According to the mayor’s office, food insecurity rose from 18% to 22% because of the pandemic, with 33% of city children being food insecure.
“I don’t think anyone on our staff believes that our farm is the solution to food insecurity,” said Rosenthal. “But we do think empowering students with knowledge, with an understanding of concepts like food sovereignty and land sovereignty, can yield huge benefits in the long term.”
To that end, the farm also tries to build connections between what students learn on the farm and their everyday lives. One part of that is inviting cafeteria managers to join students on field trips and during camp.
“Watching them make a mess and try to make their own food makes me happy,” said Shakera Harris, the cafeteria manager at Baltimore Design School who is in her second year with the camp.
“I didn’t get that opportunity growing up. So for them to be able to make their own pizza, I like that,” Harris explained.

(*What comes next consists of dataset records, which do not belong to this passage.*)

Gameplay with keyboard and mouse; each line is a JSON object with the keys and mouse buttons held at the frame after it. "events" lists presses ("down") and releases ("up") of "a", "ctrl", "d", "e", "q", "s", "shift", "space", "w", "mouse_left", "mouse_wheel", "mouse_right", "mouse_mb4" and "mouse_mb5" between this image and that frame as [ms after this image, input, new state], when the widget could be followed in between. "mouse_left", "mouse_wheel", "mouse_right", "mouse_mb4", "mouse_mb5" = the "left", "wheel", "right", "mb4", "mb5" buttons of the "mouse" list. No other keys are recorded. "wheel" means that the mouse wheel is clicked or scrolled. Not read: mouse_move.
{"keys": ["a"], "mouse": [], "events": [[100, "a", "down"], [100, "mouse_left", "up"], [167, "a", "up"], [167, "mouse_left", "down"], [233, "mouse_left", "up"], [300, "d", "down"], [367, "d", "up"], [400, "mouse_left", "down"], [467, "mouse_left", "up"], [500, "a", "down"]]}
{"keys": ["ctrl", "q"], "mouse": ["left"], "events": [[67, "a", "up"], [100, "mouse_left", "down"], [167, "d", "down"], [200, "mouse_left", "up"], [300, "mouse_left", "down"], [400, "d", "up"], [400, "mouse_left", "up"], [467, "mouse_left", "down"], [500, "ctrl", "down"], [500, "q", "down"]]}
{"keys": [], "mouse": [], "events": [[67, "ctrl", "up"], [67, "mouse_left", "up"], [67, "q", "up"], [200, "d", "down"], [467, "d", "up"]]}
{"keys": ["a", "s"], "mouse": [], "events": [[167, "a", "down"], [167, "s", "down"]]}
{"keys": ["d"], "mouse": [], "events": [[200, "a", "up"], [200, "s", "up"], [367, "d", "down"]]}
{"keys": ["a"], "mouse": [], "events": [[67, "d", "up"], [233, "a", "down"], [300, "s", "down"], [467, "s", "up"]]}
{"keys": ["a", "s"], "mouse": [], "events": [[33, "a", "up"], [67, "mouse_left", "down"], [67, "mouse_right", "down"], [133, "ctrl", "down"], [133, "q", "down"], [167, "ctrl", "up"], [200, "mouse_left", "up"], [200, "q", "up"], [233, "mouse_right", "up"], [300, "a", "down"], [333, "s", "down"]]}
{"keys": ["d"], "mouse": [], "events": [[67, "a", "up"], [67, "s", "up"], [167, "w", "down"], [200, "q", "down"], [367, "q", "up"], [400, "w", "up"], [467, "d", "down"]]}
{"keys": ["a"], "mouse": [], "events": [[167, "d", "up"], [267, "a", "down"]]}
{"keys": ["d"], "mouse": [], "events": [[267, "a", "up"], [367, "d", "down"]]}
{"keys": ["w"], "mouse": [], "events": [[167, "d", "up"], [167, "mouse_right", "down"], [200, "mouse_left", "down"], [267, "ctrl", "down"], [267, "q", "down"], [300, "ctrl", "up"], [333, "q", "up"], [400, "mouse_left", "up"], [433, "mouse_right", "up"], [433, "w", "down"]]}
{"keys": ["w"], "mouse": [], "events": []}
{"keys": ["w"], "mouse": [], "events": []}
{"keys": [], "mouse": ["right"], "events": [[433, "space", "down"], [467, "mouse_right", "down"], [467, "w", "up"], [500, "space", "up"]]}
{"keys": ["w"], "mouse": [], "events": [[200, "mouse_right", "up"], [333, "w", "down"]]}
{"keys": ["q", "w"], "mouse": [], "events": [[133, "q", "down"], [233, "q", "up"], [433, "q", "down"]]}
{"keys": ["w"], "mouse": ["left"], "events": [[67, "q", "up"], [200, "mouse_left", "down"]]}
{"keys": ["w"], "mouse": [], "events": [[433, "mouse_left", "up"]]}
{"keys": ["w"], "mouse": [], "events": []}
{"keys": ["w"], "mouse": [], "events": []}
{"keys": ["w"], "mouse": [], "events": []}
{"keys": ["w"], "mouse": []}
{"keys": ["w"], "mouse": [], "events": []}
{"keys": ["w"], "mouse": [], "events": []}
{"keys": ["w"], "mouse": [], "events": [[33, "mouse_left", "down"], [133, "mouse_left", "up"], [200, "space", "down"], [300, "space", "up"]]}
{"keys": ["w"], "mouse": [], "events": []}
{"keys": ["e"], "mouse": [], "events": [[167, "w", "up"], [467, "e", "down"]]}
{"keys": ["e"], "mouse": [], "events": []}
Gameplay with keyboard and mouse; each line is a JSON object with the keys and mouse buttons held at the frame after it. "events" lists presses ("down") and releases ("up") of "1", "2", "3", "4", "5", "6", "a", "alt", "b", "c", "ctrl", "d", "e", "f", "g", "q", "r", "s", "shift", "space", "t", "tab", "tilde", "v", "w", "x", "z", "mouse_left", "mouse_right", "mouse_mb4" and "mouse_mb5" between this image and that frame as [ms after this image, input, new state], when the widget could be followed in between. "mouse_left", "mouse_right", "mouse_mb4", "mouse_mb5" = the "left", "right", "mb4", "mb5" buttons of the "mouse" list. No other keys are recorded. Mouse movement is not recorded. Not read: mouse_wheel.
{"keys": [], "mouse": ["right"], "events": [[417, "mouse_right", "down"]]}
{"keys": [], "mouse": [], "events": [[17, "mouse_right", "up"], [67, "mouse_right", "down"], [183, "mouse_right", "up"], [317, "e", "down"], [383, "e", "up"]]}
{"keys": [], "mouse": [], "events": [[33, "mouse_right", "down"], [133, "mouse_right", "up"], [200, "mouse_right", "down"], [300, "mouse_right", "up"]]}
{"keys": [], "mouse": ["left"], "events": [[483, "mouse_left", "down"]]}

“Our programs are still mostly spread through word of mouth” – Camp Director Laura Menyuk.
Menyuk worries that many city parents and teachers are still unaware of the summer camp and how easy it is for students to participate in its activities. While the camp has the capacity for 36 campers, they’ve averaged about 30 this summer.
“Our programs are still mostly spread through word of mouth,” she pointed out.
“I always like to tell people, let’s stop being the best-kept secret of Baltimore City schools.”
There are still a few spots available for the final two weeks of camp, which runs from July 24 to July 27 and from July 31 to August 3.